所列条目 ::

•••••

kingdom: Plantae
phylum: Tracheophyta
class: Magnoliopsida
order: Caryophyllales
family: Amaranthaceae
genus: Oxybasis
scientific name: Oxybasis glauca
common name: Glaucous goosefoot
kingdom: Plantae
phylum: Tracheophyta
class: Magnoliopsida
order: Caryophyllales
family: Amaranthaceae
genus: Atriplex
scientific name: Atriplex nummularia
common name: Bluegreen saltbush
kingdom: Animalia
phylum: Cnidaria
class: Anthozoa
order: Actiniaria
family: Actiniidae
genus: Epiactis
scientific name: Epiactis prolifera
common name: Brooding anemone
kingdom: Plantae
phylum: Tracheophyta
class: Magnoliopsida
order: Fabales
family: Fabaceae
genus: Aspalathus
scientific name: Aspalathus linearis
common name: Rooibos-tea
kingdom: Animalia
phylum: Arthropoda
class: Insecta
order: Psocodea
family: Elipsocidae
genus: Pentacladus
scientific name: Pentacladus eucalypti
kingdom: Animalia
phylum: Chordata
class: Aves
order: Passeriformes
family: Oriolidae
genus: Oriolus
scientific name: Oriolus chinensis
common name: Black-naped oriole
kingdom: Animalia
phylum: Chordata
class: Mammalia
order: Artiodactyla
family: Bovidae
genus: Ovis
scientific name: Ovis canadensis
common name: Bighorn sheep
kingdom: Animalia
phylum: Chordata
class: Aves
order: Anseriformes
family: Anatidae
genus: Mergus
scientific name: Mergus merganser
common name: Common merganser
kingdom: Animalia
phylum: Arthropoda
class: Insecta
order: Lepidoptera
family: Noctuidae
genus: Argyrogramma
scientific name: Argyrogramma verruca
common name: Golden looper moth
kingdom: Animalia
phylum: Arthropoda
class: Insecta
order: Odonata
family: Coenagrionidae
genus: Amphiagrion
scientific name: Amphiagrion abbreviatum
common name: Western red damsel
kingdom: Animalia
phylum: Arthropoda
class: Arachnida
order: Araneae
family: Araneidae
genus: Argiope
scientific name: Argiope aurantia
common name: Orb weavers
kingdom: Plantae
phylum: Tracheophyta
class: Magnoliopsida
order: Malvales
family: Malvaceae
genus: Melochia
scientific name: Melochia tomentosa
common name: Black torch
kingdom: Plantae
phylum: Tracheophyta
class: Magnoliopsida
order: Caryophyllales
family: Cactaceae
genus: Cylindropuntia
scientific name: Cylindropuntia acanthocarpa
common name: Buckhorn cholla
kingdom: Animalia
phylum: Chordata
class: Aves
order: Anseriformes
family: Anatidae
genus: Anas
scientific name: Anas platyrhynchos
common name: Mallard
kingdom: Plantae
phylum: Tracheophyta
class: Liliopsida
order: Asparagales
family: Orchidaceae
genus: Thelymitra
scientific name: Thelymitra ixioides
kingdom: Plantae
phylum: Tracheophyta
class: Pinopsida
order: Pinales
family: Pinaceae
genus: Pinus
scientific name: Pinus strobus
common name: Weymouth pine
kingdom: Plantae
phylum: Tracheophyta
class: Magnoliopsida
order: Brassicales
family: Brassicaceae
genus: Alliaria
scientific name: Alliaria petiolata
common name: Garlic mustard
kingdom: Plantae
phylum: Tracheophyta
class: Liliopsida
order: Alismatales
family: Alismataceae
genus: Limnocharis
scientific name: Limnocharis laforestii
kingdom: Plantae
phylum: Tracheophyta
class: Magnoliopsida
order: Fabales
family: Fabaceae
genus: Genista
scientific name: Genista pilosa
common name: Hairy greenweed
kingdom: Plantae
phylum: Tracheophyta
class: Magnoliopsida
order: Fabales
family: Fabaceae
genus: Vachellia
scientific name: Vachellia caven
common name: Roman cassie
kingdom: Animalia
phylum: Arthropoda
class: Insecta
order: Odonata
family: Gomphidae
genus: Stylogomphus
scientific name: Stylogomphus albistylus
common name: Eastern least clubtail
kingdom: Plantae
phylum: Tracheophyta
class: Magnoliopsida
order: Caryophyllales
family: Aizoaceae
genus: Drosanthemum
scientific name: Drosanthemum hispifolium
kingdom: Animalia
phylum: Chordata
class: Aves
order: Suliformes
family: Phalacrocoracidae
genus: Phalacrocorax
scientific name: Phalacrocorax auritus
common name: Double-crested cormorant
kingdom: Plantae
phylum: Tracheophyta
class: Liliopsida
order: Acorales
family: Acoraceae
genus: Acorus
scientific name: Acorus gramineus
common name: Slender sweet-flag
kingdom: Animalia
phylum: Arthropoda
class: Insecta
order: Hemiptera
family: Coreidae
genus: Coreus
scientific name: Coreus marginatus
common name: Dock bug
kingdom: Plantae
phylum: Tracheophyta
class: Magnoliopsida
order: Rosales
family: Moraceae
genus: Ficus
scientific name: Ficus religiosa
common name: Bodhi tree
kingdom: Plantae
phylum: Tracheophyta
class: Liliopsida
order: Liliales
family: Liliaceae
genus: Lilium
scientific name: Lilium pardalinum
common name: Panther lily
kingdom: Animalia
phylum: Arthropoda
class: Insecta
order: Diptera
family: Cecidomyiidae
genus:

•••••

目标 :: 请把上面全部条目中的生物分类行逐字照抄一遍。

任务答案 ::
kingdom: Plantae
phylum: Tracheophyta
class: Magnoliopsida
order: Caryophyllales
family: Amaranthaceae
genus: Oxybasis
scientific name: Oxybasis glauca
common name: Glaucous goosefoot
kingdom: Plantae
phylum: Tracheophyta
class: Magnoliopsida
order: Caryophyllales
family: Amaranthaceae
genus: Atriplex
scientific name: Atriplex nummularia
common name: Bluegreen saltbush
kingdom: Animalia
phylum: Cnidaria
class: Anthozoa
order: Actiniaria
family: Actiniidae
genus: Epiactis
scientific name: Epiactis prolifera
common name: Brooding anemone
kingdom: Plantae
phylum: Tracheophyta
class: Magnoliopsida
order: Fabales
family: Fabaceae
genus: Aspalathus
scientific name: Aspalathus linearis
common name: Rooibos-tea
kingdom: Animalia
phylum: Arthropoda
class: Insecta
order: Psocodea
family: Elipsocidae
genus: Pentacladus
scientific name: Pentacladus eucalypti
kingdom: Animalia
phylum: Chordata
class: Aves
order: Passeriformes
family: Oriolidae
genus: Oriolus
scientific name: Oriolus chinensis
common name: Black-naped oriole
kingdom: Animalia
phylum: Chordata
class: Mammalia
order: Artiodactyla
family: Bovidae
genus: Ovis
scientific name: Ovis canadensis
common name: Bighorn sheep
kingdom: Animalia
phylum: Chordata
class: Aves
order: Anseriformes
family: Anatidae
genus: Mergus
scientific name: Mergus merganser
common name: Common merganser
kingdom: Animalia
phylum: Arthropoda
class: Insecta
order: Lepidoptera
family: Noctuidae
genus: Argyrogramma
scientific name: Argyrogramma verruca
common name: Golden looper moth
kingdom: Animalia
phylum: Arthropoda
class: Insecta
order: Odonata
family: Coenagrionidae
genus: Amphiagrion
scientific name: Amphiagrion abbreviatum
common name: Western red damsel
kingdom: Animalia
phylum: Arthropoda
class: Arachnida
order: Araneae
family: Araneidae
genus: Argiope
scientific name: Argiope aurantia
common name: Orb weavers
kingdom: Plantae
phylum: Tracheophyta
class: Magnoliopsida
order: Malvales
family: Malvaceae
genus: Melochia
scientific name: Melochia tomentosa
common name: Black torch
kingdom: Plantae
phylum: Tracheophyta
class: Magnoliopsida
order: Caryophyllales
family: Cactaceae
genus: Cylindropuntia
scientific name: Cylindropuntia acanthocarpa
common name: Buckhorn cholla
kingdom: Animalia
phylum: Chordata
class: Aves
order: Anseriformes
family: Anatidae
genus: Anas
scientific name: Anas platyrhynchos
common name: Mallard
kingdom: Plantae
phylum: Tracheophyta
class: Liliopsida
order: Asparagales
family: Orchidaceae
genus: Thelymitra
scientific name: Thelymitra ixioides
kingdom: Plantae
phylum: Tracheophyta
class: Pinopsida
order: Pinales
family: Pinaceae
genus: Pinus
scientific name: Pinus strobus
common name: Weymouth pine
kingdom: Plantae
phylum: Tracheophyta
class: Magnoliopsida
order: Brassicales
family: Brassicaceae
genus: Alliaria
scientific name: Alliaria petiolata
common name: Garlic mustard
kingdom: Plantae
phylum: Tracheophyta
class: Liliopsida
order: Alismatales
family: Alismataceae
genus: Limnocharis
scientific name: Limnocharis laforestii
kingdom: Plantae
phylum: Tracheophyta
class: Magnoliopsida
order: Fabales
family: Fabaceae
genus: Genista
scientific name: Genista pilosa
common name: Hairy greenweed
kingdom: Plantae
phylum: Tracheophyta
class: Magnoliopsida
order: Fabales
family: Fabaceae
genus: Vachellia
scientific name: Vachellia caven
common name: Roman cassie
kingdom: Animalia
phylum: Arthropoda
class: Insecta
order: Odonata
family: Gomphidae
genus: Stylogomphus
scientific name: Stylogomphus albistylus
common name: Eastern least clubtail
kingdom: Plantae
phylum: Tracheophyta
class: Magnoliopsida
order: Caryophyllales
family: Aizoaceae
genus: Drosanthemum
scientific name: Drosanthemum hispifolium
kingdom: Animalia
phylum: Chordata
class: Aves
order: Suliformes
family: Phalacrocoracidae
genus: Phalacrocorax
scientific name: Phalacrocorax auritus
common name: Double-crested cormorant
kingdom: Plantae
phylum: Tracheophyta
class: Liliopsida
order: Acorales
family: Acoraceae
genus: Acorus
scientific name: Acorus gramineus
common name: Slender sweet-flag
kingdom: Animalia
phylum: Arthropoda
class: Insecta
order: Hemiptera
family: Coreidae
genus: Coreus
scientific name: Coreus marginatus
common name: Dock bug
kingdom: Plantae
phylum: Tracheophyta
class: Magnoliopsida
order: Rosales
family: Moraceae
genus: Ficus
scientific name: Ficus religiosa
common name: Bodhi tree
kingdom: Plantae
phylum: Tracheophyta
class: Liliopsida
order: Liliales
family: Liliaceae
genus: Lilium
scientific name: Lilium pardalinum
common name: Panther lily
kingdom: Animalia
phylum: Arthropoda
class: Insecta
order: Diptera
family: Cecidomyiidae
genus:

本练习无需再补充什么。